Bize Ebu Salih Hakem b. Musa, ona Şuayb -yâni İbn İshak-, ona Hişam b. Urve, ona Urve b. Zübeyr ile Fatıma bint. Münzir b. Zübeyr şöyle demişlerdir: Esma bint. Ebu Bekir, Abdullah b. Zübeyr'e hamile iken hicret etti. Kuba'ya geldiğinde Abdullah'ı orada doğurdu. Doğumdan sonra hurmayı ezip bebeğin damağına sürmesi için bebeği Rasulullah'a (sav) getirdi. "Rasulullah (sav) çocuğu ondan alarak kucağına aldı. Sonra kuru hurma getirmelerini istedi." Hz. Aişe, 'Biz hurma ararken bir müddet orada kaldık.' demiştir.
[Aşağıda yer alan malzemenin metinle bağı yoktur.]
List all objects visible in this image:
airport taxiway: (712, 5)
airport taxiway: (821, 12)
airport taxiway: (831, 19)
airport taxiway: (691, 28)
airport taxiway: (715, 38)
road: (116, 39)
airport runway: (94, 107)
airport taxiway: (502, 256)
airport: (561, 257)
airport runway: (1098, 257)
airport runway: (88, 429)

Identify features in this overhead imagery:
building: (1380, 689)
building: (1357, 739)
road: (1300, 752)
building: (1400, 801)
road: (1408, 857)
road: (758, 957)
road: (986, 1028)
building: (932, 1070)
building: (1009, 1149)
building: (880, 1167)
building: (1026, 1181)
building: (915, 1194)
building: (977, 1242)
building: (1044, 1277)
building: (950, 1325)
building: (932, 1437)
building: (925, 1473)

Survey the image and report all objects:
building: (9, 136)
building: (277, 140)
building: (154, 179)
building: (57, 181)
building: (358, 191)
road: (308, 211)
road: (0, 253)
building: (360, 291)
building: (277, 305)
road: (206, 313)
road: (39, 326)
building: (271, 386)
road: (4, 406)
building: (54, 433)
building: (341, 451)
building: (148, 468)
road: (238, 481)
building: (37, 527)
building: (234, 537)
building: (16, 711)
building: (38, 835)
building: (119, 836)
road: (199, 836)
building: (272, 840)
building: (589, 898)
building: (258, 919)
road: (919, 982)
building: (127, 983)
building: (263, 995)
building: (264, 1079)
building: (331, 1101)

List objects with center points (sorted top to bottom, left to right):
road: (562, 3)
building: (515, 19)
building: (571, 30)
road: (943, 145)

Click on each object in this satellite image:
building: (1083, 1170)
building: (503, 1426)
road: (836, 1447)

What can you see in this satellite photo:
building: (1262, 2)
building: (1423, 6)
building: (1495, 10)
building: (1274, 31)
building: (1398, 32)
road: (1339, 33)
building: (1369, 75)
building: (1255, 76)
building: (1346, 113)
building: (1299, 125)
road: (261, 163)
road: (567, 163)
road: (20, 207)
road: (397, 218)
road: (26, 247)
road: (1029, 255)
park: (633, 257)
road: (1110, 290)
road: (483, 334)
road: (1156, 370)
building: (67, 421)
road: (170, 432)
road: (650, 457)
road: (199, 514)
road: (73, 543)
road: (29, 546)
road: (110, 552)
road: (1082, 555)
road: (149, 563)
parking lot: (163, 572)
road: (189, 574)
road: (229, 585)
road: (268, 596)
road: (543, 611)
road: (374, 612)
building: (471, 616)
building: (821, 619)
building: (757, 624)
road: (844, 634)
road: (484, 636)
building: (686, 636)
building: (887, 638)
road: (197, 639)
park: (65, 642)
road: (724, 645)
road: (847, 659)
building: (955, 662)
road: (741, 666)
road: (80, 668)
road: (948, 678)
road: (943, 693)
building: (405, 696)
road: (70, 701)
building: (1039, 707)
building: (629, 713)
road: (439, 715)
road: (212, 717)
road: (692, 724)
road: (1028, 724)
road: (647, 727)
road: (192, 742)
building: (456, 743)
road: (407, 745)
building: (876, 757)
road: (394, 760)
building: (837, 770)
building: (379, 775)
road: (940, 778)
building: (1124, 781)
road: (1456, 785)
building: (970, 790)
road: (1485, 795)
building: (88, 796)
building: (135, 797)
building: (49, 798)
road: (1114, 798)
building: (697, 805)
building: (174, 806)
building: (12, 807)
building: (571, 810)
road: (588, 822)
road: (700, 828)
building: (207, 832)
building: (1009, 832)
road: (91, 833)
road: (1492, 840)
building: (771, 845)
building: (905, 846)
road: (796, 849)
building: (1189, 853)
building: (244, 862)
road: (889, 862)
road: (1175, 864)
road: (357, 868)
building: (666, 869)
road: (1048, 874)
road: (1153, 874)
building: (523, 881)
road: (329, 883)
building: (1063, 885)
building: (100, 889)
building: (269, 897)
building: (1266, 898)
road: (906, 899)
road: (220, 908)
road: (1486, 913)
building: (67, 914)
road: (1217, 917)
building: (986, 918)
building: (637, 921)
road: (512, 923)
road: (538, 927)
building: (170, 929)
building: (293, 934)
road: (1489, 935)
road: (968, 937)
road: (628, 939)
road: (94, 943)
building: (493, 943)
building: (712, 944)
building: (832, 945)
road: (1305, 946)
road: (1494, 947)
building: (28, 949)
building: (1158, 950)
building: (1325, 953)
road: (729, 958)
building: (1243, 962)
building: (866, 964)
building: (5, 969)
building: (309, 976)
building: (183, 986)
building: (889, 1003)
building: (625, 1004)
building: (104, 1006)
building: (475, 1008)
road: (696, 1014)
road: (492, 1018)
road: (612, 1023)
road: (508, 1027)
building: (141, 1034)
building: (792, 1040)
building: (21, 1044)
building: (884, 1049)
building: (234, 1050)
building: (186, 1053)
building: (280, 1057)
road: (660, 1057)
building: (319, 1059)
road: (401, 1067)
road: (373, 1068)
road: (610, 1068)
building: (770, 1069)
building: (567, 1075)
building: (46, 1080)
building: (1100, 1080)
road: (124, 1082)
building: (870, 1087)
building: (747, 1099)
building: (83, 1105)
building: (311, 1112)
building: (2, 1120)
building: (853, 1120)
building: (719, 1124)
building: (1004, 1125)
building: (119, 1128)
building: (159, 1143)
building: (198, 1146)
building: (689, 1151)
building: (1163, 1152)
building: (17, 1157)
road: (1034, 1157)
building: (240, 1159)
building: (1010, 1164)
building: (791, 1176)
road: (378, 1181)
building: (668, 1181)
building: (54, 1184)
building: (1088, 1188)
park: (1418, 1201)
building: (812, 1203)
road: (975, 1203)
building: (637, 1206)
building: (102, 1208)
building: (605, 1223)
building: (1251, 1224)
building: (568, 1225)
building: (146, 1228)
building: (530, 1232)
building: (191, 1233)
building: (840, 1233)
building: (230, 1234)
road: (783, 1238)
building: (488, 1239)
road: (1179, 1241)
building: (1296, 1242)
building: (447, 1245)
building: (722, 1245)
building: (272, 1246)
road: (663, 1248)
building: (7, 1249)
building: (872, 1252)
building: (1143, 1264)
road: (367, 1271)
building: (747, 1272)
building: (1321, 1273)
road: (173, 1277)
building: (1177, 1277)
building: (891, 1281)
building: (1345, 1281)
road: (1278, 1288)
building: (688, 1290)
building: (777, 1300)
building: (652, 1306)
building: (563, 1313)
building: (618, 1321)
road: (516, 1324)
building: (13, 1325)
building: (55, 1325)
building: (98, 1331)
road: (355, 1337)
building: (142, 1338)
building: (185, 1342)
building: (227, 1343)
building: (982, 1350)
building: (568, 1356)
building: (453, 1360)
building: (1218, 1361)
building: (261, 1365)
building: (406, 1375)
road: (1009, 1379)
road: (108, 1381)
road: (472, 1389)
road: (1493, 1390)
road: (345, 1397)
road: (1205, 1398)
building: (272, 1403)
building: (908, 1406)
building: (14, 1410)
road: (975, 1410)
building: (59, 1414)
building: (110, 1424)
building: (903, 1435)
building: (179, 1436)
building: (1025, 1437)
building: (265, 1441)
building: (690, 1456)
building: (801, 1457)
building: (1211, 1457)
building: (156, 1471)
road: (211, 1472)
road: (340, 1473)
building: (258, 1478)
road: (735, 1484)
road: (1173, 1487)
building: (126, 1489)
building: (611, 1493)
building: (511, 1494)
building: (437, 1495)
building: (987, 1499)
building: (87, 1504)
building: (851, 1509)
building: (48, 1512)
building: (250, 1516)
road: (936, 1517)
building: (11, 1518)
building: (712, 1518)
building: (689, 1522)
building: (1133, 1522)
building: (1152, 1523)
Sonra "Rasulullah (sav) hurmayı çiğnedi ve onu çocuğun ağzına koydu." Bebeğin midesine ilk giren şey Rasulullah'ın (sav) tükürüğü oldu. Sonra Esma şöyle demiştir: "Rasulullah (sav) çocuğu eliyle sıvazlayıp dua etti ve ona Abdullah ismini verdi." Daha sonra Abdullah yedi veya sekiz yaşında iken Rasulullah'a (sav) biat etmeye geldi. Bunu ondan babası Zübeyr talep etmişti. "Rasulullah (sav) onun kendine doğru geldiğini görünce tebessüm etti, Abdullah da ona biat etti."